Items from a data source:

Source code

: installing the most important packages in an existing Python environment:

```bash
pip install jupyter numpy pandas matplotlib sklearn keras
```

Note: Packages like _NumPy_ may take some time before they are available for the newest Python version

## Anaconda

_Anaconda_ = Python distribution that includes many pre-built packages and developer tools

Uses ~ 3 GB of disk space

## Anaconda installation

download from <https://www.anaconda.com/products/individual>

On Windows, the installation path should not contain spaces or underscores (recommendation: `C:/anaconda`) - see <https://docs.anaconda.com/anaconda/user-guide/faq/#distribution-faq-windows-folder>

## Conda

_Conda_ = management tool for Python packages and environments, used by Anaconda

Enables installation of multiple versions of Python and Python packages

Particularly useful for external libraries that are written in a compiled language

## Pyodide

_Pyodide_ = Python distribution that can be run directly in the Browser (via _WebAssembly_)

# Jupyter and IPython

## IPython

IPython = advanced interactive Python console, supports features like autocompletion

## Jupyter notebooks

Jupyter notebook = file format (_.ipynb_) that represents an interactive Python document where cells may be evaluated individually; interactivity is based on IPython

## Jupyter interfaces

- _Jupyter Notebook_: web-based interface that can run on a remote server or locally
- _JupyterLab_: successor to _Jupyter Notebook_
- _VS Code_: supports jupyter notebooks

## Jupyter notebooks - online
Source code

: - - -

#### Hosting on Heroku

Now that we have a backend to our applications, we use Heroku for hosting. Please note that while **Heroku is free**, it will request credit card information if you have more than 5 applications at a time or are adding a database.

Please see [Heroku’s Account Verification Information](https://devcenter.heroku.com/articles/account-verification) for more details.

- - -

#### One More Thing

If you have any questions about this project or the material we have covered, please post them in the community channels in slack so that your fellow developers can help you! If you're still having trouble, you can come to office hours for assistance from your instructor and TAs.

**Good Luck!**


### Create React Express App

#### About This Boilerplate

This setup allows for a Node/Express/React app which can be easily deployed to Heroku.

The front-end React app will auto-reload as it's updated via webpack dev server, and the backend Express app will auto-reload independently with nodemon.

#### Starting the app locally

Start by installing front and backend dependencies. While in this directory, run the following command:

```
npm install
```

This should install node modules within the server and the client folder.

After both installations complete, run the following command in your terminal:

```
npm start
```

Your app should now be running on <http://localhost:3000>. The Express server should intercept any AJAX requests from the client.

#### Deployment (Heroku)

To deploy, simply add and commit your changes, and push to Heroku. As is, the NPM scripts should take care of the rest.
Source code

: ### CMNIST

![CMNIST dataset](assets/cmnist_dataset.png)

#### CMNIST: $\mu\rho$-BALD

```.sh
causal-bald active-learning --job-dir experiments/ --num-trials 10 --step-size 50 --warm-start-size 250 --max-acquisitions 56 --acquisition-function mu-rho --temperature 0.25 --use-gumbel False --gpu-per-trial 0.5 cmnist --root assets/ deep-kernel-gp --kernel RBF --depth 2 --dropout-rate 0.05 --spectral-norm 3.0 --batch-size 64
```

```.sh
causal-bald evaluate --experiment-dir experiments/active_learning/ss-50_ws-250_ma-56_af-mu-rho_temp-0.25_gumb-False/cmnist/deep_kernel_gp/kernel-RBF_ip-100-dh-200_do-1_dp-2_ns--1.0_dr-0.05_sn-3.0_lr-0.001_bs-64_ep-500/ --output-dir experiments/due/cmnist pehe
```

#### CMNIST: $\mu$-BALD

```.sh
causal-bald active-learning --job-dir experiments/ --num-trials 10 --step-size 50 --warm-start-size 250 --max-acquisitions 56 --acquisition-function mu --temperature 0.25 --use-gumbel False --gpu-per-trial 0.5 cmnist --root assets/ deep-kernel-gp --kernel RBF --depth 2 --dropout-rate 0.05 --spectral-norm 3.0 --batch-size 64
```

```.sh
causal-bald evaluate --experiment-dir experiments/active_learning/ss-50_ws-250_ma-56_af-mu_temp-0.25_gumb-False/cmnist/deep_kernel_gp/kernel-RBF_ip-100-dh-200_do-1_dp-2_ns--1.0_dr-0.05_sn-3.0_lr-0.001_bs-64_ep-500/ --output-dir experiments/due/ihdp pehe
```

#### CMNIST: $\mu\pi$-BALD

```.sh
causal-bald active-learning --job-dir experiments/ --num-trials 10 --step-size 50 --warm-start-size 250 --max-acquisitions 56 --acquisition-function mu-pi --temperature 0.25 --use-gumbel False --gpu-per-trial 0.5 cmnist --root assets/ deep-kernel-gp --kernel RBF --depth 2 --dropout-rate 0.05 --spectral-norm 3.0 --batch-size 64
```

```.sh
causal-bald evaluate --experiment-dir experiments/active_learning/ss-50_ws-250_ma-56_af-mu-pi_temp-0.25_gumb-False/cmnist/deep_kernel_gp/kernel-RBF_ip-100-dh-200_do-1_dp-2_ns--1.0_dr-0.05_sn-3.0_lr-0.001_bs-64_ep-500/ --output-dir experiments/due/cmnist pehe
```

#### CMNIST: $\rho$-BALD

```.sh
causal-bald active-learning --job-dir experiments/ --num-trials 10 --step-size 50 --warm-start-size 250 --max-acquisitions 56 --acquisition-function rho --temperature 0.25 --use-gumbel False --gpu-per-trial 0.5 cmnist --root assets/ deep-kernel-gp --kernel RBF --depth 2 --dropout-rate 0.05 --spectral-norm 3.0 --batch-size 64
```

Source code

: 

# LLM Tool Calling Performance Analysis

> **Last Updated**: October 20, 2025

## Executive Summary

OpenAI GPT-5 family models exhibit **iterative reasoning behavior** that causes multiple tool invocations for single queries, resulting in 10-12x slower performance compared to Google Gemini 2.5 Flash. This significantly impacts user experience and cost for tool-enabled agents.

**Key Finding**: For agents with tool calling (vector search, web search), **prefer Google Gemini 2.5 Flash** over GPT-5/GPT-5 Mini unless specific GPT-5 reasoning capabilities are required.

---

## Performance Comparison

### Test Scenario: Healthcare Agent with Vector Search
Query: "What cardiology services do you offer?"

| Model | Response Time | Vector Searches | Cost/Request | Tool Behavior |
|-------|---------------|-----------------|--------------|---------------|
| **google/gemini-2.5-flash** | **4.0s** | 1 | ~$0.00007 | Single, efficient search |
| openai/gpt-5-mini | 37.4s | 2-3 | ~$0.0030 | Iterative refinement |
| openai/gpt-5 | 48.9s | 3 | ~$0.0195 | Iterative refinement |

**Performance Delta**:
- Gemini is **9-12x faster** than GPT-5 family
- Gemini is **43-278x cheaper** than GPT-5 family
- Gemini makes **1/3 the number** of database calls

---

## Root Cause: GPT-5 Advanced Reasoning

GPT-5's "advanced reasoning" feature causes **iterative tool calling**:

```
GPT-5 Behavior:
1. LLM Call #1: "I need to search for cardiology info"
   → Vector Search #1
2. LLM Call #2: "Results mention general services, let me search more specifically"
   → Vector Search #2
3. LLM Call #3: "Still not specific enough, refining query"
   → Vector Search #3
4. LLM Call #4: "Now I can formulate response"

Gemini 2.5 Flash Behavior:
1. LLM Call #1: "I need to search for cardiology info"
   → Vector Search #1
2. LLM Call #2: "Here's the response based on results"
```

Task brief: Above are the records; report each line in them that includes the word "causes".

Solution for this problem:
OpenAI GPT-5 family models exhibit **iterative reasoning behavior** that causes multiple tool invocations for single queries, resulting in 10-12x slower performance compared to Google Gemini 2.5 Flash. This significantly impacts user experience and cost for tool-enabled agents.
GPT-5's "advanced reasoning" feature causes **iterative tool calling**:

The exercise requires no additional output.